Tarefas:
(a) Liste todas as pessoas mencionadas pelo nome no texto sobre o pacto contra o feminicídio.
(b) Transcreva literalmente o trecho do texto sobre o pacto contra o feminicídio que começa em "O presidente Luiz" e vai até "Hugo Motta (Republicanos-PB).", inclusive.

O presidente Luiz Inácio Lula da Silva (PT) declarou, nesta quarta-feira (4/2), que “cada gesto de violência é um feminicídio anunciado”. A fala foi feita durante a cerimônia de lançamento do Pacto Nacional Brasil contra o Feminicídio, no Palácio do Planalto.
Também participaram da solenidade os presidentes do Supremo Tribunal Federal (STF), Edson Fachin; do Senado Federal, Davi Alcolumbre (União-AP); e da Câmara dos Deputados, Hugo Motta (Republicanos-PB).
“É inaceitável que mulheres continuem sendo espancadas e assassinadas todos os dias sob o olhar de uma sociedade que peca por omissão. Que se cala diante de cenas cotidianas de abuso e violência. É preciso deixar bem claro: qualquer sinal de maus-tratos na rua, gritos na vizinhança, abusos e intolerância no ambiente de trabalho, cada gesto de violência é um feminicídio anunciado”, destacou Lula.
O titular do Planalto defendeu que a luta no combate à violência contra a mulher deve ser feita, principalmente, pelos homens.
“O pacto que assinamos hoje deve ir além das instâncias do Executivo, Legislativo e Judiciário. Lutar contra o feminicídio, e todas as formas de violência contra as mulheres, deve ser responsabilidade de toda a sociedade. Mas, principalmente, e especialmente, dos homens. […] Não basta não ser um agressor. É preciso lutar para que não haja mais agressões”, afirmou Lula.
O presidente também agradeceu a primeira-dama, Janja Lula da Silva, por ter insistido para que ele tratasse o assunto do feminicídio de forma “mais dura”.

[Itens armazenados]
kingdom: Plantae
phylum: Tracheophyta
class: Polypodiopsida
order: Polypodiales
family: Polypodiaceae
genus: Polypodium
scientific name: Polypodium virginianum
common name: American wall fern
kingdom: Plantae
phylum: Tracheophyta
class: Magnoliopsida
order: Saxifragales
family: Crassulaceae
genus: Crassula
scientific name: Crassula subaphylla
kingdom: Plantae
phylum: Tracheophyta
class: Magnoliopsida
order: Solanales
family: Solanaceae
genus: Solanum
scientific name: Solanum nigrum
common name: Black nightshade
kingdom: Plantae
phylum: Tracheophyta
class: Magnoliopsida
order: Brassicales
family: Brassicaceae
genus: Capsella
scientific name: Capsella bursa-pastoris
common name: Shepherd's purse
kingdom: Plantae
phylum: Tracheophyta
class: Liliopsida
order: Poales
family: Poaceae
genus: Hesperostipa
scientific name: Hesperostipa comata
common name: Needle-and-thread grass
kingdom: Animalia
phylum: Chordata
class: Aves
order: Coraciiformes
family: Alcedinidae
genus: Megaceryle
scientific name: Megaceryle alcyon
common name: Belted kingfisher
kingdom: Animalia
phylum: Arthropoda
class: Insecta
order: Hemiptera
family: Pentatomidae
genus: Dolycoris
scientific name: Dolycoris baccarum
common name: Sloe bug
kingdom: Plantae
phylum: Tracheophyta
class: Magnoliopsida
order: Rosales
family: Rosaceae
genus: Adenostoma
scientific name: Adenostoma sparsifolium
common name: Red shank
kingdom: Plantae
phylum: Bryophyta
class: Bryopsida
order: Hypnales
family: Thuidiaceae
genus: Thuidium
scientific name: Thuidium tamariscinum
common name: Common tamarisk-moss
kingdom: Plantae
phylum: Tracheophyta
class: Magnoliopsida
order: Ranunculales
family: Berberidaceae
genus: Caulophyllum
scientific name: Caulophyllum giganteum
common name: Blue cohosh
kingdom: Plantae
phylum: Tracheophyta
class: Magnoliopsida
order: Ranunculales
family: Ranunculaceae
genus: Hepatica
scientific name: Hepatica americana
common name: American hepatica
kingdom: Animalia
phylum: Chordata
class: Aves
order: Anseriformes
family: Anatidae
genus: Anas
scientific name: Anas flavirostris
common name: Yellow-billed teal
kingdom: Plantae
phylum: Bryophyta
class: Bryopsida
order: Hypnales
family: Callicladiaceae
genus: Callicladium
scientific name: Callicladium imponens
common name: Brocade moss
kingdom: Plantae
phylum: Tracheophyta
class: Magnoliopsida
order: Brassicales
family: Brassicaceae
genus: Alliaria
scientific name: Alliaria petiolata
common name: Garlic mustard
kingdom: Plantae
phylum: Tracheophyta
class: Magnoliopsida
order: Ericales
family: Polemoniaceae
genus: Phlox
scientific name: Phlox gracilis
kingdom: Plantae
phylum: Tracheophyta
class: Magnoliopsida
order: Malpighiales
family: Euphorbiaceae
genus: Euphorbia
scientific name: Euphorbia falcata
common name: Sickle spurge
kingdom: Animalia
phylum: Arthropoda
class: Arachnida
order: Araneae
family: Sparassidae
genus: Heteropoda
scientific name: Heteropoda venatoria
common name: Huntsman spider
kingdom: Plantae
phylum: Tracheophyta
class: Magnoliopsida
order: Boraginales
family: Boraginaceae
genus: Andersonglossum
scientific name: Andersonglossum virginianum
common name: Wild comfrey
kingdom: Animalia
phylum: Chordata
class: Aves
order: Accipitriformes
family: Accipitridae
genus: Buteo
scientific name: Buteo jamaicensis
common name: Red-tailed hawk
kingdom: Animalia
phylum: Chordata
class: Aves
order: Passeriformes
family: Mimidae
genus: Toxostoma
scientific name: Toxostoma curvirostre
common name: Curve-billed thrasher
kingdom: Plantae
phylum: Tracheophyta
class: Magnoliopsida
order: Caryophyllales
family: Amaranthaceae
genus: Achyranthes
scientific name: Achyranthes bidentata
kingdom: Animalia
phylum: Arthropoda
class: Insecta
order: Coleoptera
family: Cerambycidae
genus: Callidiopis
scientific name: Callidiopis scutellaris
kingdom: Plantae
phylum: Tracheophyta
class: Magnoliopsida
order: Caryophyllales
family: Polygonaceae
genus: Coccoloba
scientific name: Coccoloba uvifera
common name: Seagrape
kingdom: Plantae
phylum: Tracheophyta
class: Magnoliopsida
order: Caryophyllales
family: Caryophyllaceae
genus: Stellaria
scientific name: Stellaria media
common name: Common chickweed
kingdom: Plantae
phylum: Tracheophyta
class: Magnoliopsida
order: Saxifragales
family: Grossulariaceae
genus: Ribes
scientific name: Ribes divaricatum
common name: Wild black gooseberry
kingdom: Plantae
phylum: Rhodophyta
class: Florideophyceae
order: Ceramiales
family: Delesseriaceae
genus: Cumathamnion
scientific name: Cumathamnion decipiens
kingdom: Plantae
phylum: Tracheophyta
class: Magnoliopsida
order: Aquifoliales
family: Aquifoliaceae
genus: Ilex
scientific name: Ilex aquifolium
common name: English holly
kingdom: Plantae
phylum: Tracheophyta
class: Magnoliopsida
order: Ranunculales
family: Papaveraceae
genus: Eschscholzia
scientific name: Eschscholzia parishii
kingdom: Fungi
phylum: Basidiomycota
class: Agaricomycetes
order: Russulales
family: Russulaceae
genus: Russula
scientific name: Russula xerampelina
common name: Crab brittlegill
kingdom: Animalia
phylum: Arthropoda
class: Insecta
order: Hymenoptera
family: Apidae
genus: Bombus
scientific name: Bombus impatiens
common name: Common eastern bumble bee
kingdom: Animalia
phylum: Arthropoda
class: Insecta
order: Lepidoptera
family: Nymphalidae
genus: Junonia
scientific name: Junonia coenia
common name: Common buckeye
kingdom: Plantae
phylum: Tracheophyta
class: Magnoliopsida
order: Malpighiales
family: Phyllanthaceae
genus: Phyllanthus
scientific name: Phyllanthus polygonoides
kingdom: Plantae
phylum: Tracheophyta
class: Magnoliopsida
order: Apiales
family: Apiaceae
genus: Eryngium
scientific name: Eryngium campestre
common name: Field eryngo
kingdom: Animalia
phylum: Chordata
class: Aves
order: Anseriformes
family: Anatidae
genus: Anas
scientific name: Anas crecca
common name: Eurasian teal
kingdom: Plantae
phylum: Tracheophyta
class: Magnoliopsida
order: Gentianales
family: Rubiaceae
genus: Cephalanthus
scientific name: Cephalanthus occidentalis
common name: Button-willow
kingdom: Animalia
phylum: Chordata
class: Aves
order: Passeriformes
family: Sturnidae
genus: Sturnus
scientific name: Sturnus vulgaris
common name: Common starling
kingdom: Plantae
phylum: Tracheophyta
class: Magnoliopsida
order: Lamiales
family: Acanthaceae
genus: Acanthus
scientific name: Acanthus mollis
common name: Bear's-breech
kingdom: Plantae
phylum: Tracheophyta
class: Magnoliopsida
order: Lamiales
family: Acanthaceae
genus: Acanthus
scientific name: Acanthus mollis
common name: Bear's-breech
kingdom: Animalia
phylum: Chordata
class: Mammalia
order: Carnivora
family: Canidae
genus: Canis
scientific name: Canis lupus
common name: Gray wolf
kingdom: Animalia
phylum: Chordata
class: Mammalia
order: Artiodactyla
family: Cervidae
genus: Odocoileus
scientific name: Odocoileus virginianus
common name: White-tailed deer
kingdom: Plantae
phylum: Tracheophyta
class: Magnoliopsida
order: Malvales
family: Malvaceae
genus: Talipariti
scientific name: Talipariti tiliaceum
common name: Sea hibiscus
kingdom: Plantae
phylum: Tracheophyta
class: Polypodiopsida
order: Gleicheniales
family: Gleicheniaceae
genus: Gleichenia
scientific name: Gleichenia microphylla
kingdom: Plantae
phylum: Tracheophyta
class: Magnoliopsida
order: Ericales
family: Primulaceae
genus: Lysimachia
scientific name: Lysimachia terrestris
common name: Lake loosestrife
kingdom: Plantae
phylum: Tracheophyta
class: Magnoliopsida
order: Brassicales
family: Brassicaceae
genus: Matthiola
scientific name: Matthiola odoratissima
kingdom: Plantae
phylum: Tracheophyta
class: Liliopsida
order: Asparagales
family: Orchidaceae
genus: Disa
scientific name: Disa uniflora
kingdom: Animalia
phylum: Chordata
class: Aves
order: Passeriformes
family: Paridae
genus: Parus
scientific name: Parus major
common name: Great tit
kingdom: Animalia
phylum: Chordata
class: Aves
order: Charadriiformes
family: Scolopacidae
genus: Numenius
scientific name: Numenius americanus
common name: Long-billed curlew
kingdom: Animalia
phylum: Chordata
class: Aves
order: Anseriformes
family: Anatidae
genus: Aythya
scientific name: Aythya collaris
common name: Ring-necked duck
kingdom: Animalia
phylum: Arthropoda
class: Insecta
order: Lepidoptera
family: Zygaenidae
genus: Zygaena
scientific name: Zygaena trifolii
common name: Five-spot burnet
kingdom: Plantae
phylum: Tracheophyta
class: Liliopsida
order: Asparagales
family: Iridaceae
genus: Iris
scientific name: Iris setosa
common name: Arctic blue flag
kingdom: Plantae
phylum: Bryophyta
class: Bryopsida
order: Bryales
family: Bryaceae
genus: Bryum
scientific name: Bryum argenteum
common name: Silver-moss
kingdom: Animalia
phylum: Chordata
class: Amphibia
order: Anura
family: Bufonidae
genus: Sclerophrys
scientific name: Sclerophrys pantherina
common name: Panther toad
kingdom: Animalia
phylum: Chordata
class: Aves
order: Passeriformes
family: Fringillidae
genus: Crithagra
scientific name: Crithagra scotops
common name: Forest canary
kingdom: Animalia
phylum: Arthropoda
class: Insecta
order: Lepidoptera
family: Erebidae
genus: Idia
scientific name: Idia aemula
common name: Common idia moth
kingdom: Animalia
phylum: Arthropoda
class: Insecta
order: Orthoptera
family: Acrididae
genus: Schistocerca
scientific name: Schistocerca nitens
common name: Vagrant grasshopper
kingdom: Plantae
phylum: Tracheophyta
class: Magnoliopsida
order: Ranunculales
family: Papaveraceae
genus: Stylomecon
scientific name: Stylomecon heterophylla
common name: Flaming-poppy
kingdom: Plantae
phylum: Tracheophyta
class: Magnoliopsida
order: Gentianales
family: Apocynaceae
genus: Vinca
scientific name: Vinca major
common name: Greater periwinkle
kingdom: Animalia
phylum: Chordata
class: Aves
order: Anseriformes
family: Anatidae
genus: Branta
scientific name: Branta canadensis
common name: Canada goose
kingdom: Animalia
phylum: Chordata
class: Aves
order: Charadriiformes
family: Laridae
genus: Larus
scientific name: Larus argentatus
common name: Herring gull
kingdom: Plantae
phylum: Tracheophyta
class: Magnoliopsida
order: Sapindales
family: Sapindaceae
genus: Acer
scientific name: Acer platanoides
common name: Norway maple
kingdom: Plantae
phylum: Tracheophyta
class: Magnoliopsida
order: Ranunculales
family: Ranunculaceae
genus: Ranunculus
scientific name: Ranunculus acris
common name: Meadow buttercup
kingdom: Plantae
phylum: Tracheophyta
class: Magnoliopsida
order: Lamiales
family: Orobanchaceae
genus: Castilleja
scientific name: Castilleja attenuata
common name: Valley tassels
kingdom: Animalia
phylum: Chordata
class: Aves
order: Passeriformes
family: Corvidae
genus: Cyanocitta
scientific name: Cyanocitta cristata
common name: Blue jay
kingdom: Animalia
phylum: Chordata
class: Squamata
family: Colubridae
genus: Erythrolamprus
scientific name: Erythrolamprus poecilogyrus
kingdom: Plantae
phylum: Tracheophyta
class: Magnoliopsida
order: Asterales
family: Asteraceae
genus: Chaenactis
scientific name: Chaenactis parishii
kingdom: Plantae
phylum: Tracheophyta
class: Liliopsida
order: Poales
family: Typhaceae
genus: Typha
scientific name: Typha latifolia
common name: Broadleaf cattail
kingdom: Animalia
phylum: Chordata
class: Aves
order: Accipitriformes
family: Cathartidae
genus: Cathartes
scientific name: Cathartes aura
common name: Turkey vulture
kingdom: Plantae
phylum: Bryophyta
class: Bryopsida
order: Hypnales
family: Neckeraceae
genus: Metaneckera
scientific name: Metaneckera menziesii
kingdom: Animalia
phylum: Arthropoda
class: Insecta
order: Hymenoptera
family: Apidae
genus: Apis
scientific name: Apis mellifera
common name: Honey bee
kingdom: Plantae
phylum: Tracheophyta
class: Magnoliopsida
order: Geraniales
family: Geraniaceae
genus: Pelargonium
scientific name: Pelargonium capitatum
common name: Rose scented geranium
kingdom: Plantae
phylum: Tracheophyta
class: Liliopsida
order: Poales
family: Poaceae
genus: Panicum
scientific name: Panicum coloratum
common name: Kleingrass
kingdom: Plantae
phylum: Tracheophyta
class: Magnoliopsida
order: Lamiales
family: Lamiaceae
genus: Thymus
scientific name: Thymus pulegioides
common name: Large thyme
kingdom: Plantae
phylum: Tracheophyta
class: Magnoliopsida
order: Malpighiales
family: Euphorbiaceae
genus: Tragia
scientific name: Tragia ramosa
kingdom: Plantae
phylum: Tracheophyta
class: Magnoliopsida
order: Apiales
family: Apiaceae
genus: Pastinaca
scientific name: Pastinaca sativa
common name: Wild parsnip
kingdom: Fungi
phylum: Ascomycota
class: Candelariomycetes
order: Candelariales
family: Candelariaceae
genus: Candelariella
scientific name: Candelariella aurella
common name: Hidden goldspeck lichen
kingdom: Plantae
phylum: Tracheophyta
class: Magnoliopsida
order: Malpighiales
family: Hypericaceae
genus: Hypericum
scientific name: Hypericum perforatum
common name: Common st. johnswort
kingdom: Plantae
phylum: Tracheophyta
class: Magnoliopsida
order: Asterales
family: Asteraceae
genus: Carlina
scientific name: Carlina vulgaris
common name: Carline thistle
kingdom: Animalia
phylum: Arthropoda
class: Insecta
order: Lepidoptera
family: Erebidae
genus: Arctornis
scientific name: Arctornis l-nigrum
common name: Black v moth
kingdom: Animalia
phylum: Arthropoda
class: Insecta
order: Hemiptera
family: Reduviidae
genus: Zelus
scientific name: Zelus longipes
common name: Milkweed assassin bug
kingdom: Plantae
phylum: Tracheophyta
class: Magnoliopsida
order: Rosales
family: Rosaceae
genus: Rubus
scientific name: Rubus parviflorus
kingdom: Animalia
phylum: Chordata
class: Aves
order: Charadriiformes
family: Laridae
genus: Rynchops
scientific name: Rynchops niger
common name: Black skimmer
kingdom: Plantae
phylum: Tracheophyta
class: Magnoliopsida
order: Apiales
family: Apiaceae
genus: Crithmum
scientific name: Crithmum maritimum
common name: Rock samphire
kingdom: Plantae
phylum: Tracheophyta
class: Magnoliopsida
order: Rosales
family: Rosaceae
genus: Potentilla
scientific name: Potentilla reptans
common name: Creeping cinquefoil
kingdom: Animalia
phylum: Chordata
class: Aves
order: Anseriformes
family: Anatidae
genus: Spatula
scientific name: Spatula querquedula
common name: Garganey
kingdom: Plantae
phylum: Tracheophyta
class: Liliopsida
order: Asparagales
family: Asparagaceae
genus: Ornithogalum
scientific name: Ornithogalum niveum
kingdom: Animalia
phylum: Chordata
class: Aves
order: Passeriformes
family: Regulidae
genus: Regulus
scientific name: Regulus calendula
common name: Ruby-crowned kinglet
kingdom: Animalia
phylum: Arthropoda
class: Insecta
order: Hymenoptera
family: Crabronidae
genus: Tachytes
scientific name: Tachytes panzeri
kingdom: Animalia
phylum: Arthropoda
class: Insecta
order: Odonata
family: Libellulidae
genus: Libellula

Respostas:
(a)
Luiz Inácio Lula da Silva
Edson Fachin
Davi Alcolumbre
Hugo Motta
Janja Lula da Silva

(b)
O presidente Luiz Inácio Lula da Silva (PT) declarou, nesta quarta-feira (4/2), que “cada gesto de violência é um feminicídio anunciado”. A fala foi feita durante a cerimônia de lançamento do Pacto Nacional Brasil contra o Feminicídio, no Palácio do Planalto.
Também participaram da solenidade os presidentes do Supremo Tribunal Federal (STF), Edson Fachin; do Senado Federal, Davi Alcolumbre (União-AP); e da Câmara dos Deputados, Hugo Motta (Republicanos-PB).